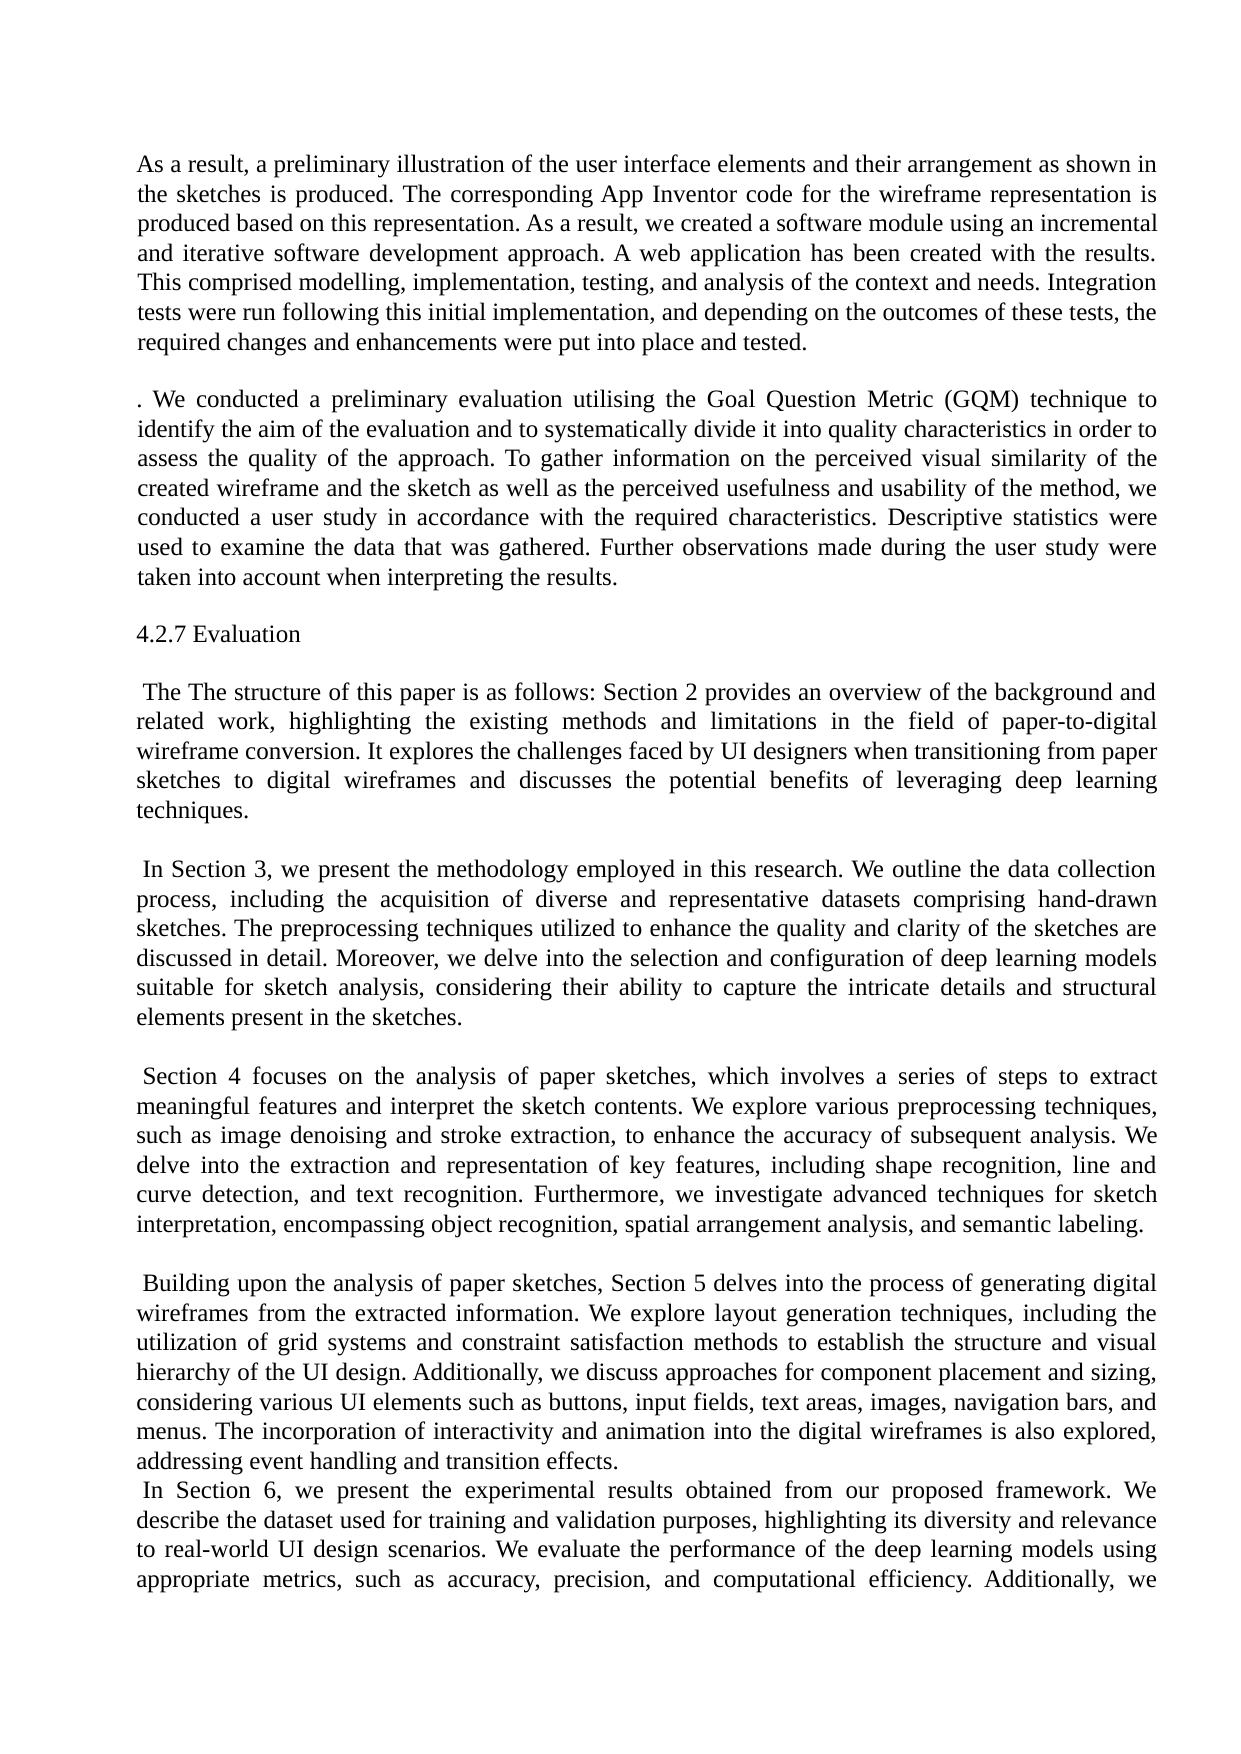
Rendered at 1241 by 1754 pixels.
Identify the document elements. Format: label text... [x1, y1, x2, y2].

text In Section 3, we present the methodology employed in this research. We outline the data collection process, including the acquisition of diverse and representative datasets comprising hand-drawn sketches. The preprocessing techniques utilized to enhance the quality and clarity of the sketches are discussed in detail. Moreover, we delve into the selection and configuration of deep learning models suitable for sketch analysis, considering their ability to capture the intricate details and structural elements present in the sketches. [136, 854, 1158, 1031]
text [136, 1475, 1158, 1593]
text Building upon the analysis of paper sketches, Section 5 delves into the process of generating digital wireframes from the extracted information. We explore layout generation techniques, including the utilization of grid systems and constraint satisfaction methods to establish the structure and visual hierarchy of the UI design. Additionally, we discuss approaches for component placement and sizing, considering various UI elements such as buttons, input fields, text areas, images, navigation bars, and menus. The incorporation of interactivity and animation into the digital wireframes is also explored, addressing event handling and transition effects. [136, 1268, 1158, 1474]
text Section 4 focuses on the analysis of paper sketches, which involves a series of steps to extract meaningful features and interpret the sketch contents. We explore various preprocessing techniques, such as image denoising and stroke extraction, to enhance the accuracy of subsequent analysis. We delve into the extraction and representation of key features, including shape recognition, line and curve detection, and text recognition. Furthermore, we investigate advanced techniques for sketch interpretation, encompassing object recognition, spatial arrangement analysis, and semantic labeling. [136, 1061, 1158, 1238]
text . We conducted a preliminary evaluation utilising the Goal Question Metric (GQM) technique to identify the aim of the evaluation and to systematically divide it into quality characteristics in order to assess the quality of the approach. To gather information on the perceived visual similarity of the created wireframe and the sketch as well as the perceived usefulness and usability of the method, we conducted a user study in accordance with the required characteristics. Descriptive statistics were used to examine the data that was gathered. Further observations made during the user study were taken into account when interpreting the results. [136, 384, 1158, 590]
text As a result, a preliminary illustration of the user interface elements and their arrangement as shown in the sketches is produced. The corresponding App Inventor code for the wireframe representation is produced based on this representation. As a result, we created a software module using an incremental and iterative software development approach. A web application has been created with the results. This comprised modelling, implementation, testing, and analysis of the context and needs. Integration tests were run following this initial implementation, and depending on the outcomes of these tests, the required changes and enhancements were put into place and tested. [136, 149, 1158, 355]
text 4.2.7 Evaluation [136, 619, 1158, 648]
text The The structure of this paper is as follows: Section 2 provides an overview of the background and related work, highlighting the existing methods and limitations in the field of paper-to-digital wireframe conversion. It explores the challenges faced by UI designers when transitioning from paper sketches to digital wireframes and discusses the potential benefits of leveraging deep learning techniques. [136, 677, 1158, 824]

##############################

**ABOUT THIS EXERCISE**
Except for the pictures, give all the material above again verbatim.

**EXPECTED OUTPUT**
Rendered at 1241 by 1754 pixels.
Identify the document elements. Format: label text... [x1, y1, x2, y2].

text In Section 3, we present the methodology employed in this research. We outline the data collection process, including the acquisition of diverse and representative datasets comprising hand-drawn sketches. The preprocessing techniques utilized to enhance the quality and clarity of the sketches are discussed in detail. Moreover, we delve into the selection and configuration of deep learning models suitable for sketch analysis, considering their ability to capture the intricate details and structural elements present in the sketches. [136, 854, 1158, 1031]
text [136, 1475, 1158, 1593]
text Building upon the analysis of paper sketches, Section 5 delves into the process of generating digital wireframes from the extracted information. We explore layout generation techniques, including the utilization of grid systems and constraint satisfaction methods to establish the structure and visual hierarchy of the UI design. Additionally, we discuss approaches for component placement and sizing, considering various UI elements such as buttons, input fields, text areas, images, navigation bars, and menus. The incorporation of interactivity and animation into the digital wireframes is also explored, addressing event handling and transition effects. [136, 1268, 1158, 1474]
text Section 4 focuses on the analysis of paper sketches, which involves a series of steps to extract meaningful features and interpret the sketch contents. We explore various preprocessing techniques, such as image denoising and stroke extraction, to enhance the accuracy of subsequent analysis. We delve into the extraction and representation of key features, including shape recognition, line and curve detection, and text recognition. Furthermore, we investigate advanced techniques for sketch interpretation, encompassing object recognition, spatial arrangement analysis, and semantic labeling. [136, 1061, 1158, 1238]
text . We conducted a preliminary evaluation utilising the Goal Question Metric (GQM) technique to identify the aim of the evaluation and to systematically divide it into quality characteristics in order to assess the quality of the approach. To gather information on the perceived visual similarity of the created wireframe and the sketch as well as the perceived usefulness and usability of the method, we conducted a user study in accordance with the required characteristics. Descriptive statistics were used to examine the data that was gathered. Further observations made during the user study were taken into account when interpreting the results. [136, 384, 1158, 590]
text As a result, a preliminary illustration of the user interface elements and their arrangement as shown in the sketches is produced. The corresponding App Inventor code for the wireframe representation is produced based on this representation. As a result, we created a software module using an incremental and iterative software development approach. A web application has been created with the results. This comprised modelling, implementation, testing, and analysis of the context and needs. Integration tests were run following this initial implementation, and depending on the outcomes of these tests, the required changes and enhancements were put into place and tested. [136, 149, 1158, 355]
text 4.2.7 Evaluation [136, 619, 1158, 648]
text The The structure of this paper is as follows: Section 2 provides an overview of the background and related work, highlighting the existing methods and limitations in the field of paper-to-digital wireframe conversion. It explores the challenges faced by UI designers when transitioning from paper sketches to digital wireframes and discusses the potential benefits of leveraging deep learning techniques. [136, 677, 1158, 824]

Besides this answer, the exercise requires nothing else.